Task to carry out>
The job is to find each line of the records below that includes the word "setOutputCol" and copy it.
*** Opening Available data ***
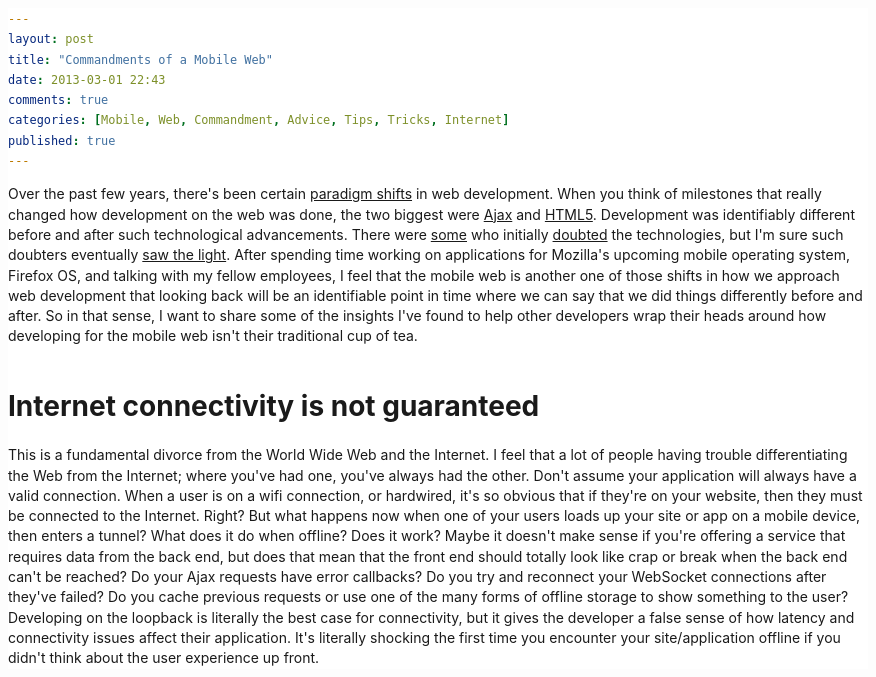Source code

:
 ```yaml
---
layout: post
title: "Commandments of a Mobile Web"
date: 2013-03-01 22:43
comments: true
categories: [Mobile, Web, Commandment, Advice, Tips, Tricks, Internet]
published: true
---
```

Over the past few years, there's been certain
[paradigm shifts](http://en.wikipedia.org/wiki/Paradigm_shift)
in web development. When you think of milestones that really changed how
development on the web was done, the two biggest were
[Ajax](https://www.ibm.com/developerworks/mydeveloperworks/blogs/BobZurek/entry/the_ajax_paradigm_shift?lang=en)
and [HTML5](http://www.html5rocks.com/en/why).  Development was identifiably
different before and after such technological advancements.  There were
[some](http://java.sys-con.com/node/315210) who initially
[doubted](http://blog.tobie.me/post/31366970040/when-im-introspective-about-the-last-few-years-i)
the technologies, but I'm sure such doubters eventually
[saw the light](http://www.sencha.com/blog/the-making-of-fastbook-an-html5-love-story/).
After spending time working on applications for Mozilla's upcoming mobile
operating system, Firefox OS, and talking with my fellow employees, I feel that
the mobile web is another one of those shifts in how we
approach web development that looking back will be an identifiable point in
time where we can say that we did things differently before and after.
So in that sense, I want to share some of the insights I've found to
help other developers wrap their heads around how developing for the mobile web
isn't their traditional cup of tea.

# Internet connectivity is not guaranteed #
This is a fundamental divorce from the World Wide Web and the Internet. I feel
that a lot of people having trouble differentiating the Web from the Internet;
where you've had one, you've always had the other. Don't
assume your application will always have a valid connection.  When a user
is on a wifi connection, or hardwired, it's so obvious that if they're on your
website, then they must be connected to the Internet.  Right?  But what happens
now when one of your users loads up your site or app on a mobile device, then enters
a tunnel?  What does it do when offline?  Does it work?  Maybe it
doesn't make sense if you're offering a service that requires data from the
back end, but does that mean that the front end should totally look like crap
or break when the back end can't be reached?  Do your Ajax requests have error
callbacks?  Do you try and reconnect your WebSocket connections after they've
failed?  Do you cache previous requests or use one of the many forms of offline
storage to show something to the user?  Developing on the loopback is literally
the best case for connectivity, but it gives the developer a false sense of
how latency and connectivity issues affect their application.  It's literally
shocking the first time you encounter your site/application offline if you
didn't think about the user experience up front.
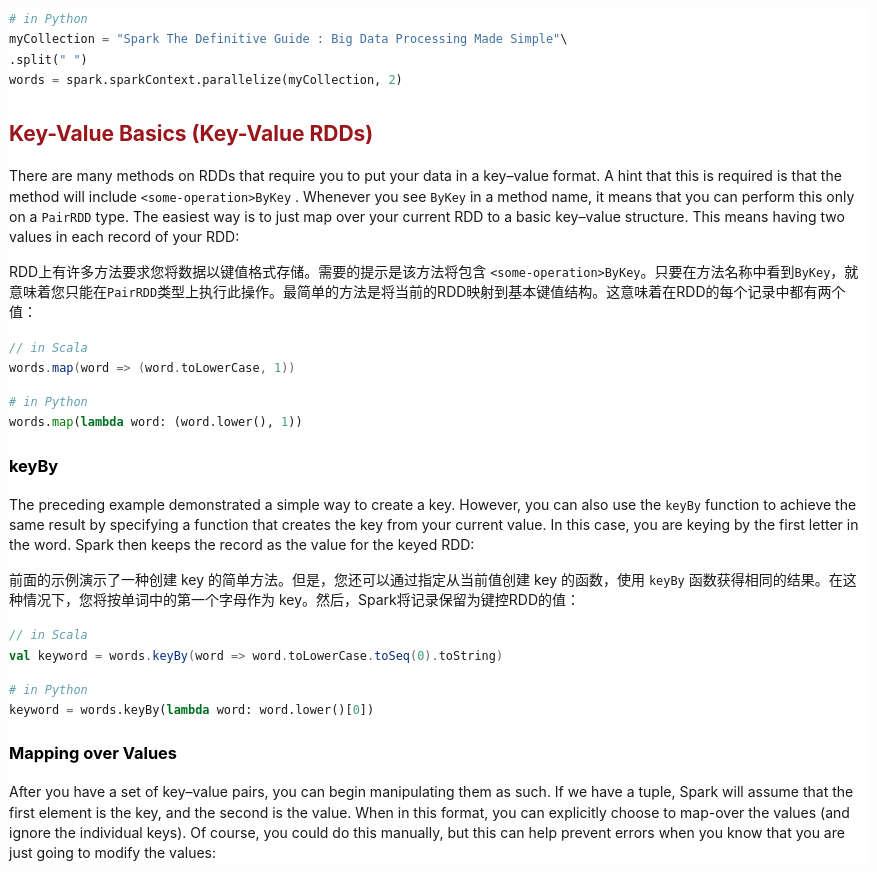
 ```python
# in Python
myCollection = "Spark The Definitive Guide : Big Data Processing Made Simple"\
.split(" ")
words = spark.sparkContext.parallelize(myCollection, 2)
```

## <font color="#9a161a">Key-Value Basics (Key-Value RDDs)</font>

There are many methods on RDDs that require you to put your data in a key–value format. A hint that this is required is that the method will include `<some-operation>ByKey` . Whenever you see `ByKey` in a method name, it means that you can perform this only on a `PairRDD` type. The easiest way is to just map over your current RDD to a basic key–value structure. This means having two values in each record of your RDD:

RDD上有许多方法要求您将数据以键值格式存储。需要的提示是该方法将包含 `<some-operation>ByKey`。只要在方法名称中看到`ByKey`，就意味着您只能在`PairRDD`类型上执行此操作。最简单的方法是将当前的RDD映射到基本键值结构。这意味着在RDD的每个记录中都有两个值：

```scala
// in Scala
words.map(word => (word.toLowerCase, 1))
```

```python
# in Python
words.map(lambda word: (word.lower(), 1))
```

 ### <font color="#00000">keyBy</font>

The preceding example demonstrated a simple way to create a key. However, you can also use the `keyBy` function to achieve the same result by specifying a function that creates the key from your current value. In this case, you are keying by the first letter in the word. Spark then keeps the record as the value for the keyed RDD:

前面的示例演示了一种创建 key 的简单方法。但是，您还可以通过指定从当前值创建 key 的函数，使用 `keyBy` 函数获得相同的结果。在这种情况下，您将按单词中的第一个字母作为 key。然后，Spark将记录保留为键控RDD的值：

 ```scala
// in Scala
val keyword = words.keyBy(word => word.toLowerCase.toSeq(0).toString)
 ```

```python
# in Python
keyword = words.keyBy(lambda word: word.lower()[0])
```

### <font color="#00000">Mapping over Values</font>

After you have a set of key–value pairs, you can begin manipulating them as such. If we have a tuple, Spark will assume that the first element is the key, and the second is the value. When in this format, you can explicitly choose to map-over the values (and ignore the individual keys). Of course, you could do this manually, but this can help prevent errors when you know that you are just going to modify the values:

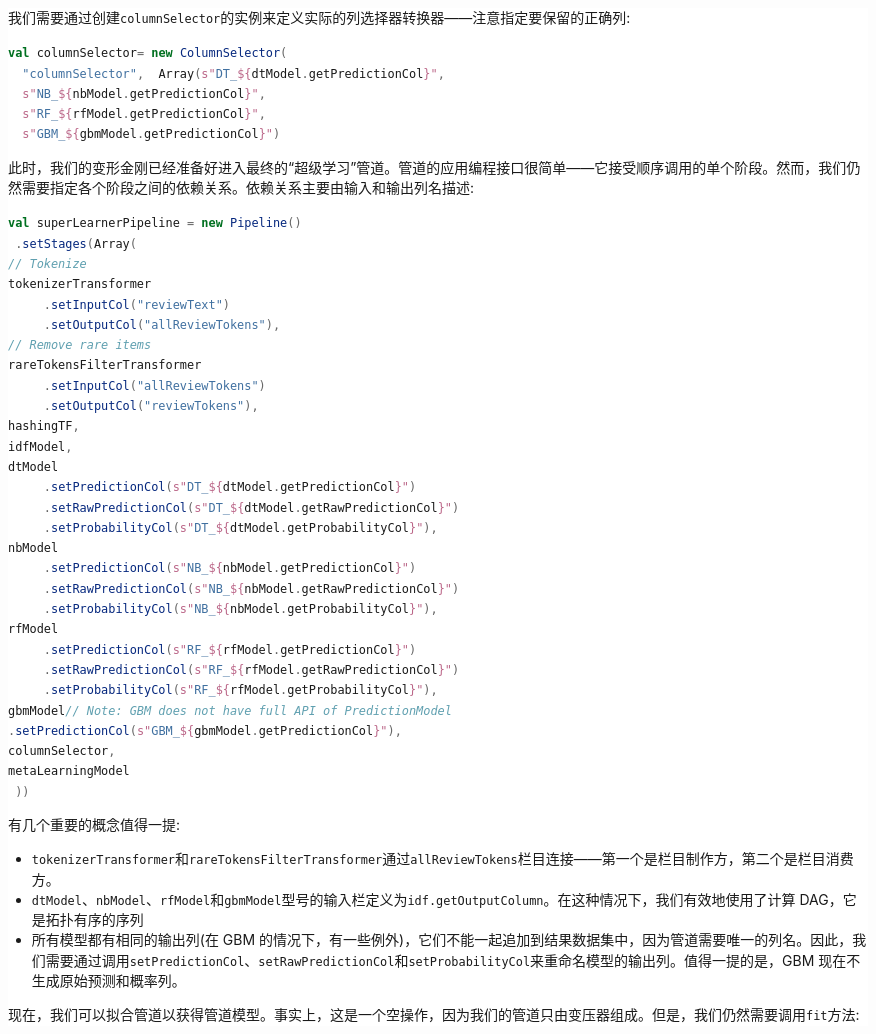 我们需要通过创建`columnSelector`的实例来定义实际的列选择器转换器——注意指定要保留的正确列:

```scala
val columnSelector= new ColumnSelector( 
  "columnSelector",  Array(s"DT_${dtModel.getPredictionCol}", 
  s"NB_${nbModel.getPredictionCol}", 
  s"RF_${rfModel.getPredictionCol}", 
  s"GBM_${gbmModel.getPredictionCol}") 
```

此时，我们的变形金刚已经准备好进入最终的“超级学习”管道。管道的应用编程接口很简单——它接受顺序调用的单个阶段。然而，我们仍然需要指定各个阶段之间的依赖关系。依赖关系主要由输入和输出列名描述:

```scala
val superLearnerPipeline = new Pipeline() 
 .setStages(Array( 
// Tokenize 
tokenizerTransformer 
     .setInputCol("reviewText") 
     .setOutputCol("allReviewTokens"), 
// Remove rare items 
rareTokensFilterTransformer 
     .setInputCol("allReviewTokens") 
     .setOutputCol("reviewTokens"), 
hashingTF, 
idfModel, 
dtModel 
     .setPredictionCol(s"DT_${dtModel.getPredictionCol}") 
     .setRawPredictionCol(s"DT_${dtModel.getRawPredictionCol}") 
     .setProbabilityCol(s"DT_${dtModel.getProbabilityCol}"), 
nbModel 
     .setPredictionCol(s"NB_${nbModel.getPredictionCol}") 
     .setRawPredictionCol(s"NB_${nbModel.getRawPredictionCol}") 
     .setProbabilityCol(s"NB_${nbModel.getProbabilityCol}"), 
rfModel 
     .setPredictionCol(s"RF_${rfModel.getPredictionCol}") 
     .setRawPredictionCol(s"RF_${rfModel.getRawPredictionCol}") 
     .setProbabilityCol(s"RF_${rfModel.getProbabilityCol}"), 
gbmModel// Note: GBM does not have full API of PredictionModel 
.setPredictionCol(s"GBM_${gbmModel.getPredictionCol}"), 
columnSelector, 
metaLearningModel 
 )) 
```

有几个重要的概念值得一提:

*   `tokenizerTransformer`和`rareTokensFilterTransformer`通过`allReviewTokens`栏目连接——第一个是栏目制作方，第二个是栏目消费方。
*   `dtModel`、`nbModel`、`rfModel`和`gbmModel`型号的输入栏定义为`idf.getOutputColumn`。在这种情况下，我们有效地使用了计算 DAG，它是拓扑有序的序列
*   所有模型都有相同的输出列(在 GBM 的情况下，有一些例外)，它们不能一起追加到结果数据集中，因为管道需要唯一的列名。因此，我们需要通过调用`setPredictionCol`、`setRawPredictionCol`和`setProbabilityCol`来重命名模型的输出列。值得一提的是，GBM 现在不生成原始预测和概率列。

现在，我们可以拟合管道以获得管道模型。事实上，这是一个空操作，因为我们的管道只由变压器组成。但是，我们仍然需要调用`fit`方法:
*** Closing Available data ***
Answer space>
     .setOutputCol("allReviewTokens"), 
     .setOutputCol("reviewTokens"), 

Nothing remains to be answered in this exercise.